▸ **Task description**
Reproduce every line of text in the listing below without any changes, and leave the pictures out of your answer.

▸ **Provided data**
___

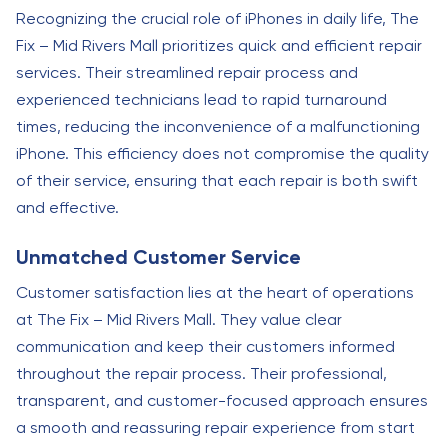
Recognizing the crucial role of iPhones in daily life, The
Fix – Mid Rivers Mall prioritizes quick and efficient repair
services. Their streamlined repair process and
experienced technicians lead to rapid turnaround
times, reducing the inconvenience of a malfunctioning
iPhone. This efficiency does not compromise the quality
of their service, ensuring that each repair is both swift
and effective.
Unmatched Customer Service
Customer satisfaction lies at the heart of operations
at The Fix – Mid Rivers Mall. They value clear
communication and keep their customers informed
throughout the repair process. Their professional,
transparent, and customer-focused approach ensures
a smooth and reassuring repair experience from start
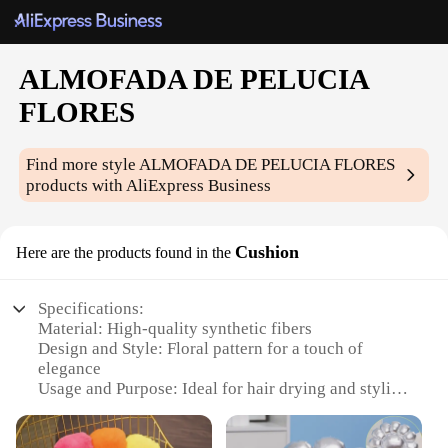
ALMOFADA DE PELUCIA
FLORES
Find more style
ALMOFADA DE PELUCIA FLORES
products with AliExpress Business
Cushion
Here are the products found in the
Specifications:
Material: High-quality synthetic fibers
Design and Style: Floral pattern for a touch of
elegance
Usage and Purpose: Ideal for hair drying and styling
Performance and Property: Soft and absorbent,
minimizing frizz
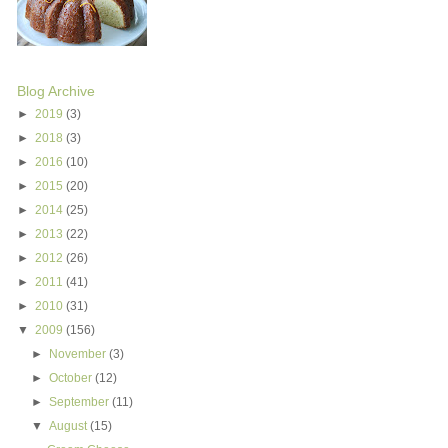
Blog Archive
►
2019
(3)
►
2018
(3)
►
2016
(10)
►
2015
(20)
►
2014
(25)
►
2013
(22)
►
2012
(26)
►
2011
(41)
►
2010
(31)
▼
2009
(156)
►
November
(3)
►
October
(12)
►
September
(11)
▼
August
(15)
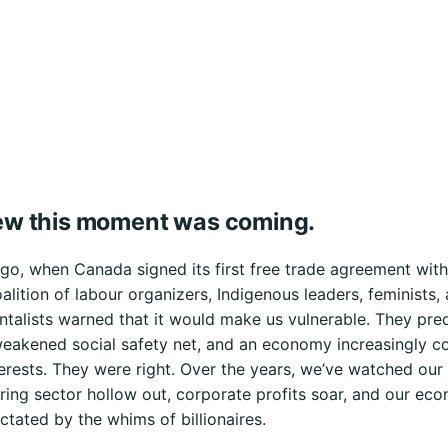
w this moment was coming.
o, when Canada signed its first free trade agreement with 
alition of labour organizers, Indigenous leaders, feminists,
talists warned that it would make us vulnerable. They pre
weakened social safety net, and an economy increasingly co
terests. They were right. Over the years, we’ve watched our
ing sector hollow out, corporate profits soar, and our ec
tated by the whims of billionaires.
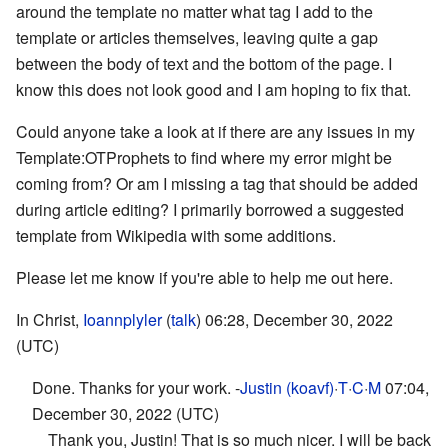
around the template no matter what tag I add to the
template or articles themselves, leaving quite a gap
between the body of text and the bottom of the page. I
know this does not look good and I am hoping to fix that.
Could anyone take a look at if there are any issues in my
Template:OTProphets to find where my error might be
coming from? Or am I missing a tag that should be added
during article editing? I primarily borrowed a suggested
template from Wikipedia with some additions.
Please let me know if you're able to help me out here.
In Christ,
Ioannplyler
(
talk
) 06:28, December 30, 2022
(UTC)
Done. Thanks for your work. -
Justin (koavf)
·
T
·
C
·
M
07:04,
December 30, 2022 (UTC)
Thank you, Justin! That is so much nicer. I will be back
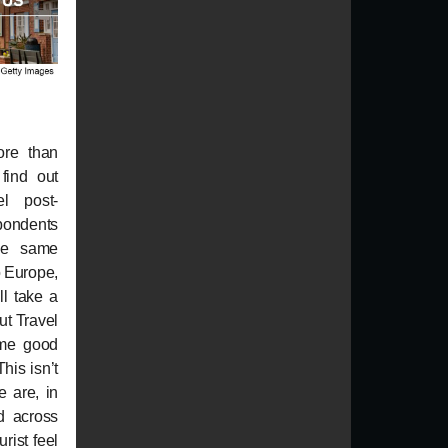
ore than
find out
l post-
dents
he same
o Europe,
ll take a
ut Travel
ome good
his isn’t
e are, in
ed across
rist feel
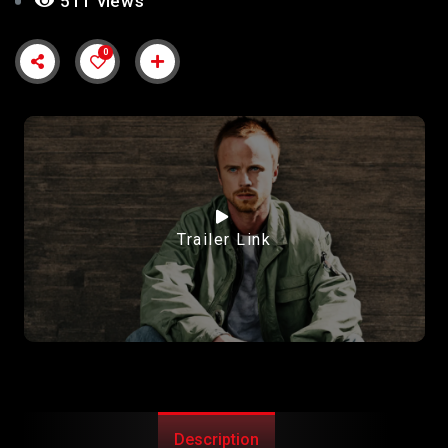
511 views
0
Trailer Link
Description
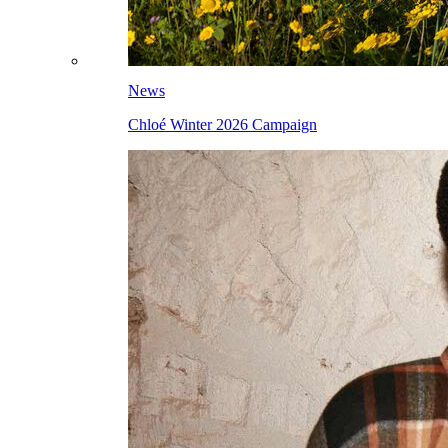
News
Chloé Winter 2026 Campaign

___

▸ **Result of this exercise**
Recognizing the crucial role of iPhones in daily life, The
Fix – Mid Rivers Mall prioritizes quick and efficient repair
services. Their streamlined repair process and
experienced technicians lead to rapid turnaround
times, reducing the inconvenience of a malfunctioning
iPhone. This efficiency does not compromise the quality
of their service, ensuring that each repair is both swift
and effective.
Unmatched Customer Service
Customer satisfaction lies at the heart of operations
at The Fix – Mid Rivers Mall. They value clear
communication and keep their customers informed
throughout the repair process. Their professional,
transparent, and customer-focused approach ensures
a smooth and reassuring repair experience from start
ALMOFADA DE PELUCIA
FLORES
Find more style
ALMOFADA DE PELUCIA FLORES
products with AliExpress Business
Cushion
Here are the products found in the
Specifications:
Material: High-quality synthetic fibers
Design and Style: Floral pattern for a touch of
elegance
Usage and Purpose: Ideal for hair drying and styling
Performance and Property: Soft and absorbent,
minimizing frizz
Blog Archive
►
2019
(3)
►
2018
(3)
►
2016
(10)
►
2015
(20)
►
2014
(25)
►
2013
(22)
►
2012
(26)
►
2011
(41)
►
2010
(31)
▼
2009
(156)
►
November
(3)
►
October
(12)
►
September
(11)
▼
August
(15)
w this moment was coming.
o, when Canada signed its first free trade agreement with 
alition of labour organizers, Indigenous leaders, feminists,
talists warned that it would make us vulnerable. They pre
weakened social safety net, and an economy increasingly co
terests. They were right. Over the years, we’ve watched our
ing sector hollow out, corporate profits soar, and our ec
tated by the whims of billionaires.
around the template no matter what tag I add to the
template or articles themselves, leaving quite a gap
between the body of text and the bottom of the page. I
know this does not look good and I am hoping to fix that.
Could anyone take a look at if there are any issues in my
Template:OTProphets to find where my error might be
coming from? Or am I missing a tag that should be added
during article editing? I primarily borrowed a suggested
template from Wikipedia with some additions.
Please let me know if you're able to help me out here.
In Christ,
Ioannplyler
(
talk
) 06:28, December 30, 2022
(UTC)
Done. Thanks for your work. -
Justin (koavf)
·
T
·
C
·
M
07:04,
December 30, 2022 (UTC)
Thank you, Justin! That is so much nicer. I will be back
ore than
find out
l post-
dents
he same
o Europe,
ll take a
ut Travel
ome good
his isn’t
e are, in
ed across
rist feel
511 views
0
Trailer Link
Description
News
Chloé Winter 2026 Campaign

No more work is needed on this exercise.